> TEXT PROVIDED
·····

During the 2021 WI Lakes Partnership’s “Wisconsin Water Week”, Sumner Matteson of the WDNR gave a superb talk on the fabulously successful recovery of trumpeter swans in Wisconsin. Though Father Marquette reported seeing swans back in 1673, the swans were decimated in Wisconsin by Europeans who killed them for their meat or feathers and other frivolous uses.

In 1989, Sumner Matteson and a fleet of collaborators embarked on a plan to achieve an audacious goal of establishing 20 nesting pairs of swans in Wisconsin by 2000. They would fly to Alaska, where trumpeter swans were abundant and reproducing well. They would visit two different areas in alternate years to minimize the effect on the Alaskan swan population. They would steal all but two eggs out of each nest they found with the goal of bringing 50 eggs back to Wisconsin each year. A mother swan leaves the nest occasionally to feed, covering up her eggs with some vegetation to keep them warm. Sumner and his fellow egg thieves waited until the mom was absent and then got to work. To make sure the eggs they brought back had a good chance of hatching, and to make sure the eggs left behind were also healthy, every egg in the nest was quickly candled to determine if it was fertilized and viable.

·····

> STORED DATA

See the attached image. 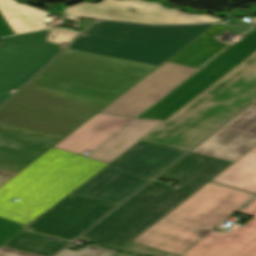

·····

Which years does the text on trumpeter swans in Wisconsin mention? None of this work uses the material.

> ANSWER
2021, 1673, 1989, 2000